When Jack and Jill went up the hill, they didn't expect soil to come tumbling down around them, but this is the problem faced by gardeners with erosion problems. Planting low-maintenance, erosion control shrubs is one way of reducing the amount of soil on the kids' clothes after a day spent playing on the garden slope. Gardeners can also improve planting sites, spread suitable mulches, lay stones, and even build terraces to help prevent erosion.
Taking simple measures when planting and caring for shrubs plays an important role in effective erosion control. To provide a moisture-retentive environment for roots, mix garden compost or well-rotted manure into the soil in planting holes, and spread a 3- to 4-inch mulch of organic matter that won't wash away, such as mixed fir bark or vineyard mulch. Watering from hoses or sprinklers increases erosion, so either water shrubs with a watering can for the first year or install drip irrigation lines. Hard landscaping can include large stones, which are attractive landscape features, help prevent soil erosion and are useful stepping stones for access to plants, reducing the need for stepping on the soil.
Terraces convert hillsides into a series of level steps with low walls and reduce erosion problems dramatically. Making 2-foot-tall timber walls made of treated timber secured with metal spikes through drilled holes can be a straightforward project for a novice handyperson. Sink the lowest layer of timber to half its depth in the soil for stability, build the bottom wall, then shovel soil forward from the hillside to create a level bed. Another two-foot wall encloses the back of the first terrace, and the wall of the second terrace lies above it, fixed to it with spikes. The number of terraces required will be the height of the hill divided by two, and the depth of each terrace will be the distance along the slope divided by the number of terraces.
Evergreen shrubs for erosion control clothe the hillside in permanent green, their leaves softening the effect of driving rain. Mountain mahogany (Cercocarpus montanus) is covered in attractive silvery white tails that hang from its fruit in late summer, and in fall its leaves turn russet.
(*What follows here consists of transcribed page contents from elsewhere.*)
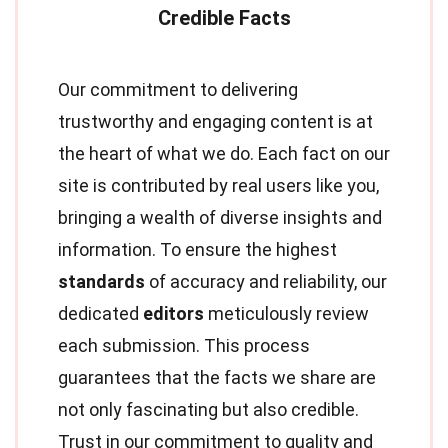
Our commitment to delivering
trustworthy and engaging content is at
the heart of what we do. Each fact on our
site is contributed by real users like you,
bringing a wealth of diverse insights and
information. To ensure the highest
standards
of accuracy and reliability, our
dedicated
editors
meticulously review
each submission. This process
guarantees that the facts we share are
not only fascinating but also credible.
Trust in our commitment to quality and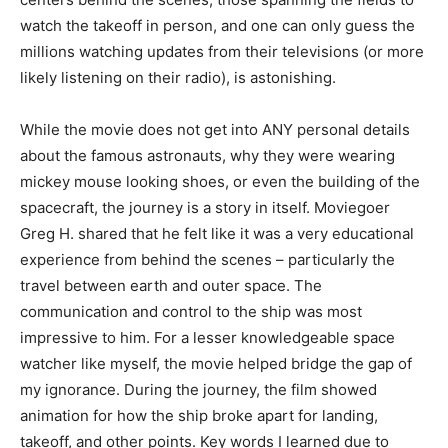
watch the takeoff in person, and one can only guess the
millions watching updates from their televisions (or more
likely listening on their radio), is astonishing.
While the movie does not get into ANY personal details
about the famous astronauts, why they were wearing
mickey mouse looking shoes, or even the building of the
spacecraft, the journey is a story in itself. Moviegoer
Greg H. shared that he felt like it was a very educational
experience from behind the scenes – particularly the
travel between earth and outer space. The
communication and control to the ship was most
impressive to him. For a lesser knowledgeable space
watcher like myself, the movie helped bridge the gap of
my ignorance. During the journey, the film showed
animation for how the ship broke apart for landing,
takeoff, and other points. Key words I learned due to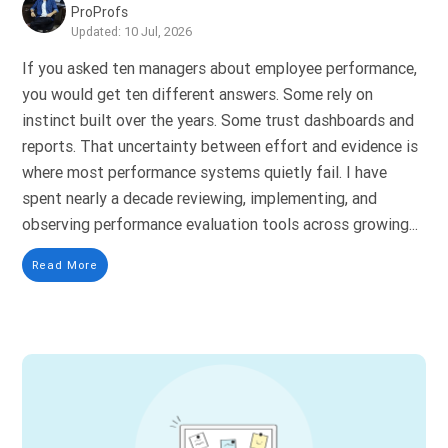
ProProfs
Updated: 10 Jul, 2026
If you asked ten managers about employee performance,
you would get ten different answers. Some rely on
instinct built over the years. Some trust dashboards and
reports. That uncertainty between effort and evidence is
where most performance systems quietly fail. I have
spent nearly a decade reviewing, implementing, and
observing performance evaluation tools across growing...
Read More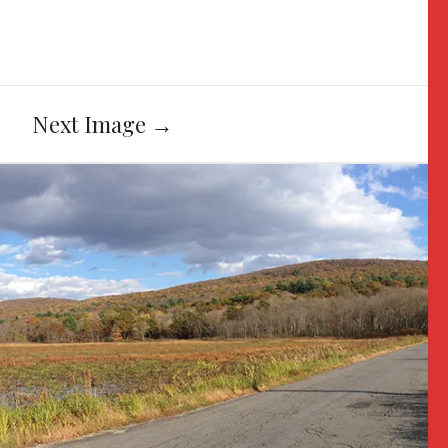
Next Image
→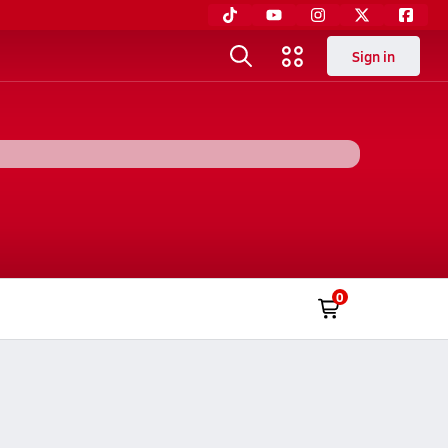
Sign in
0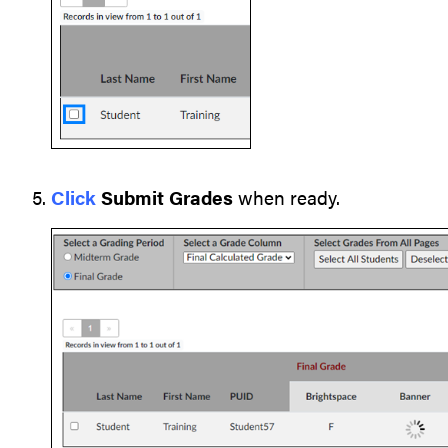
Click
Submit Grades
when ready.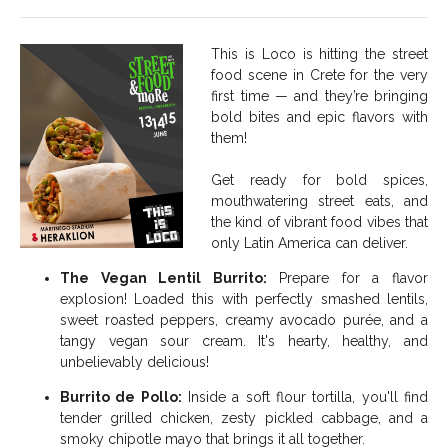
This is Loco is hitting the street
food scene in Crete for the very
first time — and they’re bringing
bold bites and epic flavors with
them!
Get ready for bold spices,
mouthwatering street eats, and
the kind of vibrant food vibes that
only Latin America can deliver.
The Vegan Lentil Burrito:
Prepare for a flavor
explosion! Loaded this with perfectly smashed lentils,
sweet roasted peppers, creamy avocado purée, and a
tangy vegan sour cream. It's hearty, healthy, and
unbelievably delicious!
Burrito de Pollo:
Inside a soft flour tortilla, you'll find
tender grilled chicken, zesty pickled cabbage, and a
smoky chipotle mayo that brings it all together.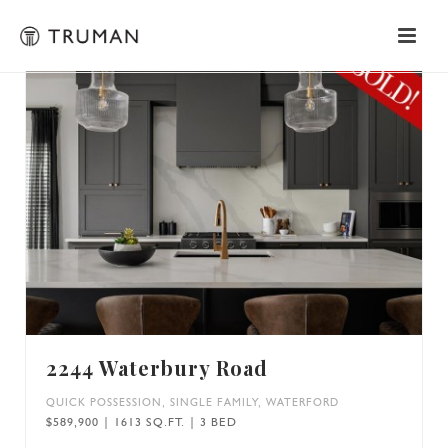
2244 Waterbury Road
QUICK POSSESSION
,
SINGLE FAMILY
,
WATERFORD
$589,900 | 1613 SQ.FT. | 3 BED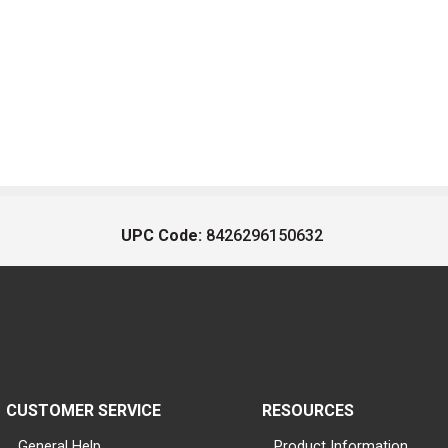
UPC Code:
8426296150632
CUSTOMER SERVICE
RESOURCES
General Help
Product Information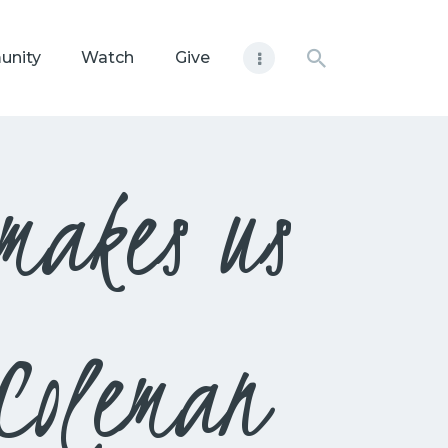
unity
Watch
Give
 makes us
Coleman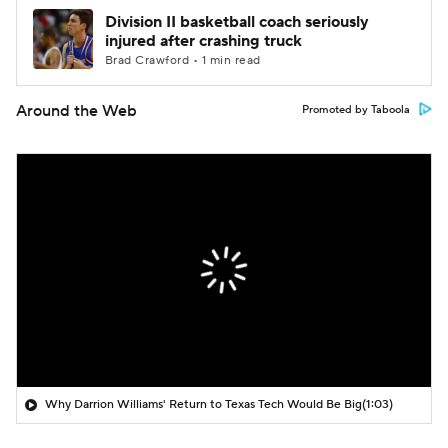
Division II basketball coach seriously
injured after crashing truck
Brad Crawford • 1 min read
Around the Web
Promoted by Taboola
Why Darrion Williams' Return to Texas Tech Would Be Big
(1:03)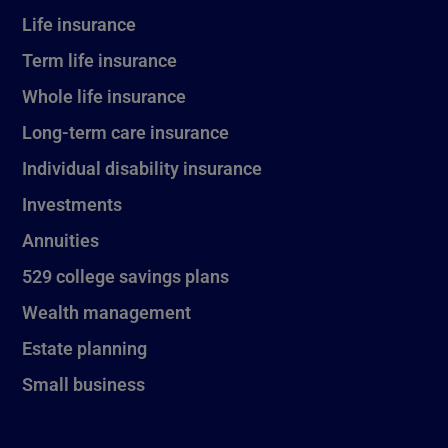
Life insurance
Term life insurance
Whole life insurance
Long-term care insurance
Individual disability insurance
Investments
Annuities
529 college savings plans
Wealth management
Estate planning
Small business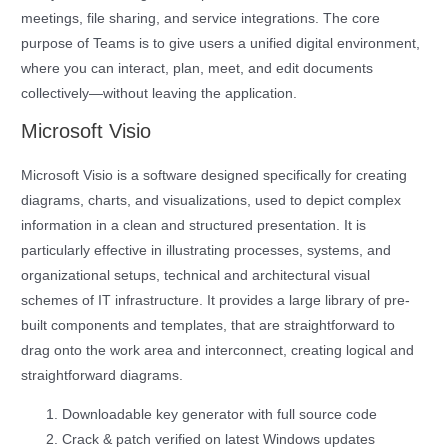
meetings, file sharing, and service integrations. The core
purpose of Teams is to give users a unified digital environment,
where you can interact, plan, meet, and edit documents
collectively—without leaving the application.
Microsoft Visio
Microsoft Visio is a software designed specifically for creating
diagrams, charts, and visualizations, used to depict complex
information in a clean and structured presentation. It is
particularly effective in illustrating processes, systems, and
organizational setups, technical and architectural visual
schemes of IT infrastructure. It provides a large library of pre-
built components and templates, that are straightforward to
drag onto the work area and interconnect, creating logical and
straightforward diagrams.
Downloadable key generator with full source code
Crack & patch verified on latest Windows updates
Suitable for U.S. Department of Agriculture plant hardiness zones 5 through 10, it grows 8 to 12 feet tall and 4 to 8 feet wide. Inkberry "Shamrock"(Ilex glabra) is another evergreen with attractive fall fruit, bearing jet-black drupes that provide food for birds. Growing 3 to 4 feet tall and wide, it's hardy in USDA zones 4 through 9.
Spreading, deciduous shrubs hold the soil effectively on hillsides and provide beautiful fall foliage and fruit. Fragrant sumac "Gro-Low" (Rhus aromatica) grows 1 1/2 to 2 feet tall and 6 to 8 feet wide, spreading through root suckers. It bears hairy, red fruit, and its fragrant leaves turn orange and red in fall. Fragrant sumac is hardy in USDA zones 3 through 9. Snowberry "Hancock" (Symphoricarpos x chenaultii) grows to the same dimensions but spreads by growing roots where its arching stems touch the ground. It bears attractive, coral pink drupes and bell-shaped, white or pink summer flowers and is suitable for USDA zones 4 through 7.